Exercise: What lines of the data below hold the string "Mysl"? Copy each one out.

━━━ Record extracts

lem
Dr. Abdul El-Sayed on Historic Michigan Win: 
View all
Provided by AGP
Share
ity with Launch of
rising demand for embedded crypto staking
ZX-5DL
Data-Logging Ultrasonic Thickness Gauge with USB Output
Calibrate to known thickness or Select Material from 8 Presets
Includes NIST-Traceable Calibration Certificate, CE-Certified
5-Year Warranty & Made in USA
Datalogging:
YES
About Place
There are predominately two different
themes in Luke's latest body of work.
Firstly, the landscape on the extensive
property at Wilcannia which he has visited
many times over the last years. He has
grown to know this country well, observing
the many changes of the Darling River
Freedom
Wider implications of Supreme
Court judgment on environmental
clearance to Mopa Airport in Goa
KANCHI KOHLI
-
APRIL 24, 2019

━━━━━━
━━━ Record extracts

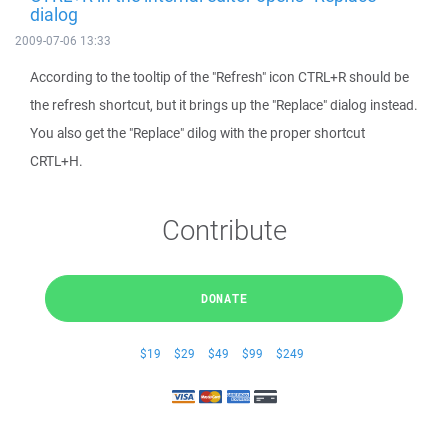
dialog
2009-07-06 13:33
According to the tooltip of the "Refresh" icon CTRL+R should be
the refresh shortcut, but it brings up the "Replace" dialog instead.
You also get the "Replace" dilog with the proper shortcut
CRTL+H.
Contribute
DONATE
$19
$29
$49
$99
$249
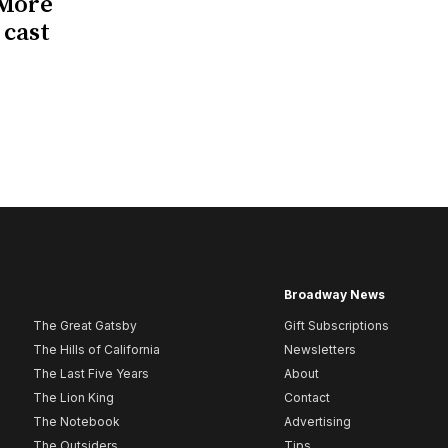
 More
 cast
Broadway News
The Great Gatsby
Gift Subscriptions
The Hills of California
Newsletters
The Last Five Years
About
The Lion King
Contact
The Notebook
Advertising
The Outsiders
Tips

━━━━━━
━━━ Record extracts

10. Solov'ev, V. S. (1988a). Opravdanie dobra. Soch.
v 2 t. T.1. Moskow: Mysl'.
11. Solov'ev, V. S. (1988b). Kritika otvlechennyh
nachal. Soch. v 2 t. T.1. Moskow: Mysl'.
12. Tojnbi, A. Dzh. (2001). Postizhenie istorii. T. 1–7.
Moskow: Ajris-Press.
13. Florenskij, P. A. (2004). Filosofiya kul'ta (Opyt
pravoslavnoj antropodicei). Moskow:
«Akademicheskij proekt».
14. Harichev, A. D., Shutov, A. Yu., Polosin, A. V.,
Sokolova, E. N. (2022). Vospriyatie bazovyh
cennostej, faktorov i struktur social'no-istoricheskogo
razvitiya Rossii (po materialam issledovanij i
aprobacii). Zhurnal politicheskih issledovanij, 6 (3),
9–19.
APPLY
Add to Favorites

━━━━━━

Your solution:
v 2 t. T.1. Moskow: Mysl'.
nachal. Soch. v 2 t. T.1. Moskow: Mysl'.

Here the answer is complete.